Problem → Copy the lines from the one with "collectors: B. Maguire" up to and including the one with "locality: Tena Canton, Estación", swapping "state / province" for "region" and changing nothing else.

Excerpted records →

........

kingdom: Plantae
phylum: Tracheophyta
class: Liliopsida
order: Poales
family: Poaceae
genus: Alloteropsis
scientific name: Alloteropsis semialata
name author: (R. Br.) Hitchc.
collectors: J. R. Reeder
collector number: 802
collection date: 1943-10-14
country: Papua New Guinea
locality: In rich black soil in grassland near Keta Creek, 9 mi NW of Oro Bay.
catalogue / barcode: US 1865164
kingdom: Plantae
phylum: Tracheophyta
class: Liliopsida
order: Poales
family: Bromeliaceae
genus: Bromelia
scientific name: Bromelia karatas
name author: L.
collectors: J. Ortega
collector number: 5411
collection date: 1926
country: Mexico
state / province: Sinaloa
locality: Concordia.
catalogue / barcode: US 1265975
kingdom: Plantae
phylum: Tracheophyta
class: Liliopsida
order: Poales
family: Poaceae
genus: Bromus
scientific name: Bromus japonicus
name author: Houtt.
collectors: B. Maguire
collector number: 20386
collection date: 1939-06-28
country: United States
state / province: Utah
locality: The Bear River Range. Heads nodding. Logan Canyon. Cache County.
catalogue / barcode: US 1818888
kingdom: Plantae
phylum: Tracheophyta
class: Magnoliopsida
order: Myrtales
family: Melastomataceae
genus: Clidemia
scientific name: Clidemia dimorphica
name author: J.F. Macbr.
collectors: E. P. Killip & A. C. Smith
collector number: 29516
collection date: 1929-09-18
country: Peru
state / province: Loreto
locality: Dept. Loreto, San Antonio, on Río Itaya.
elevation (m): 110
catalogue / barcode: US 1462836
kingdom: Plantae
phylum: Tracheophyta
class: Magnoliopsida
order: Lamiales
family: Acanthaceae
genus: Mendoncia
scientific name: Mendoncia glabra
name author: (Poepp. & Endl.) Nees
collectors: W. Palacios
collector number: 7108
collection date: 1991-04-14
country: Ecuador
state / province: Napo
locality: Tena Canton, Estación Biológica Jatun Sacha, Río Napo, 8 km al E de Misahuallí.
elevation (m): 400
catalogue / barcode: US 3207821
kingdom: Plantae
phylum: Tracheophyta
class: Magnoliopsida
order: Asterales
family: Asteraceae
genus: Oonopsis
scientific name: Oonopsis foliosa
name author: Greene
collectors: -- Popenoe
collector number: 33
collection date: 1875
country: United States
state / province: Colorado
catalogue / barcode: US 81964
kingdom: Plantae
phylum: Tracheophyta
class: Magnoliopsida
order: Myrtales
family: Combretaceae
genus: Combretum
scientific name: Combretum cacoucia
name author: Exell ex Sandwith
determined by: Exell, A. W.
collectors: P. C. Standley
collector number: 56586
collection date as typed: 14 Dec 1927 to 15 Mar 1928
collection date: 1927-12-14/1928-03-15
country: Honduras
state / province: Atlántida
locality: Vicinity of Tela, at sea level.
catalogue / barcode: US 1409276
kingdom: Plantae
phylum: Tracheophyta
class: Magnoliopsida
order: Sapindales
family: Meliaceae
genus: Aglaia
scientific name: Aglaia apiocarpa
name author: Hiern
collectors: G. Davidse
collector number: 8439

........

Finished answer →
collectors: B. Maguire
collector number: 20386
collection date: 1939-06-28
country: United States
region: Utah
locality: The Bear River Range. Heads nodding. Logan Canyon. Cache County.
catalogue / barcode: US 1818888
kingdom: Plantae
phylum: Tracheophyta
class: Magnoliopsida
order: Myrtales
family: Melastomataceae
genus: Clidemia
scientific name: Clidemia dimorphica
name author: J.F. Macbr.
collectors: E. P. Killip & A. C. Smith
collector number: 29516
collection date: 1929-09-18
country: Peru
region: Loreto
locality: Dept. Loreto, San Antonio, on Río Itaya.
elevation (m): 110
catalogue / barcode: US 1462836
kingdom: Plantae
phylum: Tracheophyta
class: Magnoliopsida
order: Lamiales
family: Acanthaceae
genus: Mendoncia
scientific name: Mendoncia glabra
name author: (Poepp. & Endl.) Nees
collectors: W. Palacios
collector number: 7108
collection date: 1991-04-14
country: Ecuador
region: Napo
locality: Tena Canton, Estación Biológica Jatun Sacha, Río Napo, 8 km al E de Misahuallí.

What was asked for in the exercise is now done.